• Page text:

▽

COMMUNITY REVITALIZATION PROGRAM
Senate Bill 566 (S-2)
Sponsor: Sen. John Pappageorge
Senate Bill 567 (H-1)
Sponsor: Sen. Mike Kowall
Senate Bill 568 (H-1)
Sponsor: Sen. Goeff Hansen
Senate Bill 644 (S-2)
Sponsor: Sen. Tonya Schuitmaker
House Committee: Commerce
Senate Committee: Economic Development
Complete to 11-7-11
A SUMMARY OF SENATE BILLS 566-568 AND SENATE BILL 644 AS REPORTED FROM HOUSE COMMITTEE
The bills, taken together, would create a new Community Revitalization Program to provide incentives for certain investments in the state through grants, loans, and other economic assistance. This new program would be created within the Michigan Strategic Fund. The program has been characterized, in part, as a replacement for brownfield and historic preservation tax credits, which will no longer be available when recent changes to income and business taxes take effect on January 1, 2012. Senate Bills 566-568 amend the Michigan Strategic Fund Act, and the bills are tie-barred to one another, meaning none can take effect unless all are enacted. Senate Bill 644 amends the Michigan Trust Fund Actto include the Michigan Community Revitalization Program as a permissible use of the 21st Century Jobs Trust Fund.
Senate Bill 567 (S-2) would:
o Require the Michigan Strategic Fund (MSF) to create and operate the Michigan Community Revitalization Program, which would provide community revitalization incentives in the form of grants, loans, and other economic assistance, for eligible investments on eligible property in Michigan. (These grants and loans could be assigned by the recipients to other parties.)

△

Stored data entries
▽

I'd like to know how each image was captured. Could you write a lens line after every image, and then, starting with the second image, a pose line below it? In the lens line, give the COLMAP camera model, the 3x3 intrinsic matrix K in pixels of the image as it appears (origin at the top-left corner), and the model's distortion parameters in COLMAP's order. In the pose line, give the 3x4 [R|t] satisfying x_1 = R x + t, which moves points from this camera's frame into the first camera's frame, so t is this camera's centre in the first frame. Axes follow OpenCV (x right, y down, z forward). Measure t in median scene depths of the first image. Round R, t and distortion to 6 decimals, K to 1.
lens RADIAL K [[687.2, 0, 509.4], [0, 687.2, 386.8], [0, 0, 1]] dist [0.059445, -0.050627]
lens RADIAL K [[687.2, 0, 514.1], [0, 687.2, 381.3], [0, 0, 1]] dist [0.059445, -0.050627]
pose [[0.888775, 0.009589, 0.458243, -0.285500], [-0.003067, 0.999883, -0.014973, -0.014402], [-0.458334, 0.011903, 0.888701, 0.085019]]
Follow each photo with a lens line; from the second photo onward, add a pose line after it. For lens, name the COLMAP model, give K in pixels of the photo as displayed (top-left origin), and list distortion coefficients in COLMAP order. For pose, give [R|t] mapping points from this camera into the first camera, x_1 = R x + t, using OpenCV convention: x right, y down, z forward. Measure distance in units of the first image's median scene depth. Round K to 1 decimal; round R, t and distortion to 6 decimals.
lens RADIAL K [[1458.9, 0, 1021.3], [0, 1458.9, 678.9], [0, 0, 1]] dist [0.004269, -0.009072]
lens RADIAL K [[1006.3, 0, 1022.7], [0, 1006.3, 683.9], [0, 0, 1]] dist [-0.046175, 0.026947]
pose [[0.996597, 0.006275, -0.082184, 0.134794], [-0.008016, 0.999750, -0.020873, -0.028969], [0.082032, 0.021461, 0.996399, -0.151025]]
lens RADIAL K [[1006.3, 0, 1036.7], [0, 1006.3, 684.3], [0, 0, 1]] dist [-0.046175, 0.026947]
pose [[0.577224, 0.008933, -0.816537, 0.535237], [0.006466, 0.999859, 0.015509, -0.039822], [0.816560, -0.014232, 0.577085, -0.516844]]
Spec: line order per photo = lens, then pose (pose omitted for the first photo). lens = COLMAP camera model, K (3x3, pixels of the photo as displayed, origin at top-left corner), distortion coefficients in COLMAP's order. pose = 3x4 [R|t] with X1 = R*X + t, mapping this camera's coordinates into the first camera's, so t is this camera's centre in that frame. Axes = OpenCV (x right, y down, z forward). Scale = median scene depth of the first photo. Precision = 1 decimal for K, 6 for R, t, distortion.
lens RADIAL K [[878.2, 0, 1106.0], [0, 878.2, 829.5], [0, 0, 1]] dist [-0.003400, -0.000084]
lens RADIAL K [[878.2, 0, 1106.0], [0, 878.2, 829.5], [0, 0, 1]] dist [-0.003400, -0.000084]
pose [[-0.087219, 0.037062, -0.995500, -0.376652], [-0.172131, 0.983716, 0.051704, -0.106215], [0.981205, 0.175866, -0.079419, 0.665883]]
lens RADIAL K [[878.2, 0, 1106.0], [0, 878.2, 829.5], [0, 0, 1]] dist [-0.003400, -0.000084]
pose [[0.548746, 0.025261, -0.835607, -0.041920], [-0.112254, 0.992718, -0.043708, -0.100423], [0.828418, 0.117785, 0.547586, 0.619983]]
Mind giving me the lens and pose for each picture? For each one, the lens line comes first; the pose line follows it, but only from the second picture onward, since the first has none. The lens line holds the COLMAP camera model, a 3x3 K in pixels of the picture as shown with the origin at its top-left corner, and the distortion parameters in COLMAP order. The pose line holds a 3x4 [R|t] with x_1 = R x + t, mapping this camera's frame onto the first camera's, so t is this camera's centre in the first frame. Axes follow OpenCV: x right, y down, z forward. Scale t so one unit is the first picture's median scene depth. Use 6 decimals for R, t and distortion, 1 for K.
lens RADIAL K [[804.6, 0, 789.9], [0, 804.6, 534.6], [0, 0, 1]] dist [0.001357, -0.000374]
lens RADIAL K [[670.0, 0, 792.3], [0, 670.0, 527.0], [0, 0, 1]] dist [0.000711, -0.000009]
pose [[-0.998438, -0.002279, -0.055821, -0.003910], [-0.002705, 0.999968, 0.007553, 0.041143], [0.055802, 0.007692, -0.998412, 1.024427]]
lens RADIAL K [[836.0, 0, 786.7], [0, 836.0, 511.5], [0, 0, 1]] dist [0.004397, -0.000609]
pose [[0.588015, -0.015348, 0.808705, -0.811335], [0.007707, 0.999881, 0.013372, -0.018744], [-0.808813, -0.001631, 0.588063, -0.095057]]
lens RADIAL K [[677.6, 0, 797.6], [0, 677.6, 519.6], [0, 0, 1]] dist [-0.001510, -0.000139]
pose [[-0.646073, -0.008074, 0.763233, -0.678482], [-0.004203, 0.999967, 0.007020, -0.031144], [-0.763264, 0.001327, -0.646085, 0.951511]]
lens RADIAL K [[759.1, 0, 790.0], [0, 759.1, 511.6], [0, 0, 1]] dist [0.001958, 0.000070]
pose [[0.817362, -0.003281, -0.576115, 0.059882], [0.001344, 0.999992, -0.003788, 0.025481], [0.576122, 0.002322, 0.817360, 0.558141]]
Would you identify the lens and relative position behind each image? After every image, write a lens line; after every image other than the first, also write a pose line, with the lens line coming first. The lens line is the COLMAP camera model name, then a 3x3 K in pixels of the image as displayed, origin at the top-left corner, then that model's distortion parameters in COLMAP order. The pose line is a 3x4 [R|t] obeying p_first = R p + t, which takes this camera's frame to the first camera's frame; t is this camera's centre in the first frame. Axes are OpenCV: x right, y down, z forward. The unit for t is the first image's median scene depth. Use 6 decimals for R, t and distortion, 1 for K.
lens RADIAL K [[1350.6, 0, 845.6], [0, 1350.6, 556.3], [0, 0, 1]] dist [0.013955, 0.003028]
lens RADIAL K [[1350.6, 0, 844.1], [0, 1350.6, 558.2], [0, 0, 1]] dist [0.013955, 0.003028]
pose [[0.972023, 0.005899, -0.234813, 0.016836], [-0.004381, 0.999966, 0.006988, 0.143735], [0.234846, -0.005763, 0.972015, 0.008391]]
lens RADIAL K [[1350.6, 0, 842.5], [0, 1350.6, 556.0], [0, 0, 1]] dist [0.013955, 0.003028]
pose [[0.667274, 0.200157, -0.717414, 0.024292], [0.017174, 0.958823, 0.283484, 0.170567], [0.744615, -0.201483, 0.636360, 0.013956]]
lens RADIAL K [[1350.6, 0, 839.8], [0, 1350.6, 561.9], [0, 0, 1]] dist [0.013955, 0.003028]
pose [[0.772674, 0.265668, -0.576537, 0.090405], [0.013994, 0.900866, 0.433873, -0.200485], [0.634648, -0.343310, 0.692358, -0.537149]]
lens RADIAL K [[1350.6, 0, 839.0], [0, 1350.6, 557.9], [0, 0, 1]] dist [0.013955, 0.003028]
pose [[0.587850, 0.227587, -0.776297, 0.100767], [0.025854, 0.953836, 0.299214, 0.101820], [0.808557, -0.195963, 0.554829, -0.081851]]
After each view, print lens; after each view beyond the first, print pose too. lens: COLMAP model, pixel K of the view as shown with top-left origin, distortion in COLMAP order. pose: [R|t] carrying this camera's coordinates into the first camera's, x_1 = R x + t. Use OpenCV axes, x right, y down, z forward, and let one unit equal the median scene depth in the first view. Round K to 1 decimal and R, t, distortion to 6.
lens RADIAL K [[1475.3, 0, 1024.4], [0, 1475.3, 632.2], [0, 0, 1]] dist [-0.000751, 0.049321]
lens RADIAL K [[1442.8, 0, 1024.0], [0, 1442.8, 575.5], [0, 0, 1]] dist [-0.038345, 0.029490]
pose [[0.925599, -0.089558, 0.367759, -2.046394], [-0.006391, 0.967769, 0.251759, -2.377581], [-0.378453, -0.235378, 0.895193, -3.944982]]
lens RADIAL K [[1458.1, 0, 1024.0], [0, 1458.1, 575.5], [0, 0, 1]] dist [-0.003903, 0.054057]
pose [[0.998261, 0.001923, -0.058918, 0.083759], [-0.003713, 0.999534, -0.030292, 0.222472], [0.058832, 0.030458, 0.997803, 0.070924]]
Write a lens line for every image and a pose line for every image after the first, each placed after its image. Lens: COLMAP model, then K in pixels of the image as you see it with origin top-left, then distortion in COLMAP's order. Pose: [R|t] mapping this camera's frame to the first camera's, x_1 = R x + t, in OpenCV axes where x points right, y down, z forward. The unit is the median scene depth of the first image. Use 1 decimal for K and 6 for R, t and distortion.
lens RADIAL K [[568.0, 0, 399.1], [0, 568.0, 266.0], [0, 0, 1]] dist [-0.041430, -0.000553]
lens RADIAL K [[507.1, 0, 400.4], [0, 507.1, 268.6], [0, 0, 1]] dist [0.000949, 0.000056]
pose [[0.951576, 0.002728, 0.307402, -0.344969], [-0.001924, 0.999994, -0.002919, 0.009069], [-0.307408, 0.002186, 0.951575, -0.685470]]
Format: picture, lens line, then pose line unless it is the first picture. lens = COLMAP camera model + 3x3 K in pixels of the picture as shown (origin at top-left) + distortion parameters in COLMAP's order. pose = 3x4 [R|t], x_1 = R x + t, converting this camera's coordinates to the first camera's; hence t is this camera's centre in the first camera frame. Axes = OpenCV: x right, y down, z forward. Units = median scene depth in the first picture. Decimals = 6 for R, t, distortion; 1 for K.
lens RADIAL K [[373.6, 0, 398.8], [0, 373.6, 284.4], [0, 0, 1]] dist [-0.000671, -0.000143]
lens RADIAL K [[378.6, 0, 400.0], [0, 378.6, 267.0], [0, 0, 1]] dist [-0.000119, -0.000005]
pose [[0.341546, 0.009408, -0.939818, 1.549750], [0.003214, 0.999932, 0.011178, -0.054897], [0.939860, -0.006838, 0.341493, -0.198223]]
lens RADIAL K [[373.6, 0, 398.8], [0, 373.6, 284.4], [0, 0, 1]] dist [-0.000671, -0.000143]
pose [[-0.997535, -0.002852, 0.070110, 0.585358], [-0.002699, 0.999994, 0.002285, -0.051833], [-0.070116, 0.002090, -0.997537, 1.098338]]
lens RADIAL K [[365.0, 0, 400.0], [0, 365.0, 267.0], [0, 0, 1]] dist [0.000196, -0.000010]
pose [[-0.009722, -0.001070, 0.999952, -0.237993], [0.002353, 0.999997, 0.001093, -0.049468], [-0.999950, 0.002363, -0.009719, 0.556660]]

△

• Required action: Reproduce the passage of the bill summary between "Senate Bill 567 (S-2)" and "to other parties.)", inclusive. The items have no connection to the bill summary.

• Response to the task:
Senate Bill 567 (S-2) would:
o Require the Michigan Strategic Fund (MSF) to create and operate the Michigan Community Revitalization Program, which would provide community revitalization incentives in the form of grants, loans, and other economic assistance, for eligible investments on eligible property in Michigan. (These grants and loans could be assigned by the recipients to other parties.)